BELGIQUE: A qui profite le schisme ?

La crise communautaire ébranle le Royaume de Belgique. Mais la lente dissolution de l’Etat fédéral s’inscrit parfaitement dans l’agenda des néolibéraux.

A force d’en parler, le cauchemar se rapproche de la réalité. La victoire éclatante du N-VA, la formation flamingante très droitière et séparatiste de Bart de Wever, aux élections fédérales en Belgique dimanche passé, a sonné comme un glas historique : au mieux, l’Etat fédéral belge se dirigerait vers une confédération vidée de toute substance, « étape », selon de Wever, pour aboutir à un Etat flamand indépendant. Et si cela devait passer par la nomination d’un premier ministre francophone, ce qui n’a plus été le cas depuis une trentaine d’années, alors la N-VA n’hésiterait pas à y placer le socialiste Elio Di Rupo. Après tout, la Flandre vaut bien un Wallon.

En 2008, le journaliste belge Olivier Bailly qualifiait l’évolution du phénomène séparatiste de « prophétie autoréalisatrice ». En effet, la désunion belge est-elle une fatalité ? Correspond-elle à un profond sentiment partagé de part et d’autre de la frontière linguistique ? L’on rétorquera que les résultats des dernières élections ont fait la part belle, côté flamand, aux formations anti-belges : sur les 88 sièges « flamands » que comptent les 150 sièges à la Chambre fédérale, le N-VA en a récolté 27 et le Vlaams Belang 12. De plus, avec les 17 sièges des chrétiens-democrates (CD&V) et les 13 des libéraux (OpenVLD), l’on constate que le nord du pays s’est profondément ancré à droite. Les 13 sièges des socialistes (SP.A) et les 5 des Verts (Groen !) cantonnent la gauche flamande – au sens large – à un rôle subalterne. D’un autre côté, il serait hâtif d’y voir une majorité franchement séparatiste. Si l’ensemble des partis institutionnels flamands, en moindre mesure les Verts, vogue sur un régionalisme accentué, l’on ne peut y discerner une volonté clairement majoritaire de voir la Belgique éclater. Par contre, certains votes traduisent un ras-le-bol face à une classe politique népotique (un grand nombre de leaders politiques sont des « fils et filles de ») qui n’entreprend rien contre le délabrement social du pays.

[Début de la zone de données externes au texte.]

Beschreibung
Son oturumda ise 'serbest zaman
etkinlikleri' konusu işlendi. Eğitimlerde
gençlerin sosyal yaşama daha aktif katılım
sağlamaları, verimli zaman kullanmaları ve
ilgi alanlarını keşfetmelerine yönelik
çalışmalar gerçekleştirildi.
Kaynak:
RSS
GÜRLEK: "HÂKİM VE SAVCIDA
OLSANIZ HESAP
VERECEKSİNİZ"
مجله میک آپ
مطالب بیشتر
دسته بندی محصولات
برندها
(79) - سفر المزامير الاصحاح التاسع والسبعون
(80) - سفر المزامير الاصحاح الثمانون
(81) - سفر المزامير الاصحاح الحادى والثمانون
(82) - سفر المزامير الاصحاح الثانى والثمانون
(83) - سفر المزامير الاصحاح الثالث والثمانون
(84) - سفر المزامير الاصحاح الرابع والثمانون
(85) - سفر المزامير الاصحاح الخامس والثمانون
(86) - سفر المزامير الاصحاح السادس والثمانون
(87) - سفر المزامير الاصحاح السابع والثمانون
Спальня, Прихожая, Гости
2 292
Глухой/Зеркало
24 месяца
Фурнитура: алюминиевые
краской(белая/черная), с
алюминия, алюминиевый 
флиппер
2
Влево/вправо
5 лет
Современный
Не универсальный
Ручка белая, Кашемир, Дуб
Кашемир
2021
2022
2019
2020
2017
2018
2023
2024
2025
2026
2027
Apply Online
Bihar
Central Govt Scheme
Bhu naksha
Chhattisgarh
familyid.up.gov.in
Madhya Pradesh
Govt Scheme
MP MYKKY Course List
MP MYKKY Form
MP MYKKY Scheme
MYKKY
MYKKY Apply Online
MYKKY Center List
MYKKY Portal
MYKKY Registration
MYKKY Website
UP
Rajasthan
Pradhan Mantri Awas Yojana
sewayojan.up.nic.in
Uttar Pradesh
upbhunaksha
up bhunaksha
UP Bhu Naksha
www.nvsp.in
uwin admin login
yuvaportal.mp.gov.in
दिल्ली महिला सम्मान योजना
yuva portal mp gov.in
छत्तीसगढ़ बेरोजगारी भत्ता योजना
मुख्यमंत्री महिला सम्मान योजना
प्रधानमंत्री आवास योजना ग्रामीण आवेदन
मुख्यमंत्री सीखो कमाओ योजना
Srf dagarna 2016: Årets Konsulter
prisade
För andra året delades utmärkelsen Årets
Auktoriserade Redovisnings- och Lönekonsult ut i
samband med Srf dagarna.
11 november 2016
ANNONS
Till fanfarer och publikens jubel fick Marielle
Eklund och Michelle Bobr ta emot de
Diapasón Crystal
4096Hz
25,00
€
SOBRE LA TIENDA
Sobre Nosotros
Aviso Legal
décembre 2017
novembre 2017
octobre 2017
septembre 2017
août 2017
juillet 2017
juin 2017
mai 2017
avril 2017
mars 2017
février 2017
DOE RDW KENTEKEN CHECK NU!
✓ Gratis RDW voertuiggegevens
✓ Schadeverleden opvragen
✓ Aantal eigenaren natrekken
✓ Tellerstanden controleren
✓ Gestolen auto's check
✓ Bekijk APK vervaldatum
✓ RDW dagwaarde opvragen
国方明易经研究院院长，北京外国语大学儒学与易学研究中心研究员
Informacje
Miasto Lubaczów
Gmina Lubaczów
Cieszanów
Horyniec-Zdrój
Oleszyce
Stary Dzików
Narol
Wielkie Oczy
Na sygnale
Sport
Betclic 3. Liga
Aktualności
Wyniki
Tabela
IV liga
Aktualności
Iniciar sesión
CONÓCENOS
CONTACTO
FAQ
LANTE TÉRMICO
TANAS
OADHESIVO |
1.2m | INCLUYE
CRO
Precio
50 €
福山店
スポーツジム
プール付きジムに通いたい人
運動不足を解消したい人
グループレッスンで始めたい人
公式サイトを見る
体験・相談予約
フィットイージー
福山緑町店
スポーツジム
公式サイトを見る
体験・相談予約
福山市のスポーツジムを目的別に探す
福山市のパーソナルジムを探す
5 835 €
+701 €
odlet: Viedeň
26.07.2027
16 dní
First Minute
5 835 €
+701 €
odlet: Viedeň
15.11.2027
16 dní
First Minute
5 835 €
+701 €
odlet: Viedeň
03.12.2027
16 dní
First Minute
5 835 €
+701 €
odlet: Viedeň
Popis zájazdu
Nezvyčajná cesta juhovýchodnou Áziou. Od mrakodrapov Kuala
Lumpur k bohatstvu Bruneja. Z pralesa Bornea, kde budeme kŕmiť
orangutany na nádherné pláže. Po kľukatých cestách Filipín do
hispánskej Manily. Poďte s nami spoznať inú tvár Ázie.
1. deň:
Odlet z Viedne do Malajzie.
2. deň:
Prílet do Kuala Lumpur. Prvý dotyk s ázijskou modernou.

La situation actuelle en Belgique aurait fait s’interroger Cicéron : Cui bono ? A qui le séparatisme profite-t-il ? Car si l’on parle beaucoup des diverses positions des partis et de leurs préoccupations communautaires, l’on a tendance à oublier d’autres acteurs majeurs de la vie sociale belge, et non des moindres : les syndicats. En effet, il est intéressant de constater que la Fédération générale du travail de Belgique (FGTB, la principale centrale syndicale), contrairement aux partis traditionnels, maintient son unité au-delà du régionalisme. Ce n’est pas pour rien : les défenseurs du salariat savent à quoi s’en tenir. En avril, la FGTB remettait les pendules à l’heure : « la véritable urgence », écrivait-elle, « est de tenir compte du contexte de crise socio-économique grave que nous impose le libéralisme ». Et de formuler un catalogue de dix revendications à l’attention du prochain gouvernement. Il y est question de travail, de solidarité, de services publics, de systèmes sociaux. Ce n’est d’ailleurs pas un hasard si le séparatisme fleurit davantage au sein de formations de droite. Parallèlement, les formations à la gauche des socialistes et des écolos (notamment le Parti du travail de Belgique et le tout nouveau Front des gauches) refusent pour leur part le jeu communautariste.

Antisystème, le séparatisme flamand ? Certainement pas : les adeptes des mesures néolibérales y trouvent leur compte. La scission du système de sécurité sociale n’est-elle pas une revendication de longue date des flamingants, mettant ainsi fin à la solidarité nationale ? Ce schéma se retrouve un peu partout en Europe : la riche Lombardie contre le pauvre Mezzogiorno en Italie ou les prospères autonomies catalanes et basques en Espagne. Les « Chicago Boys » européens ne peuvent que se réjouir de ces particularismes d’un autre temps.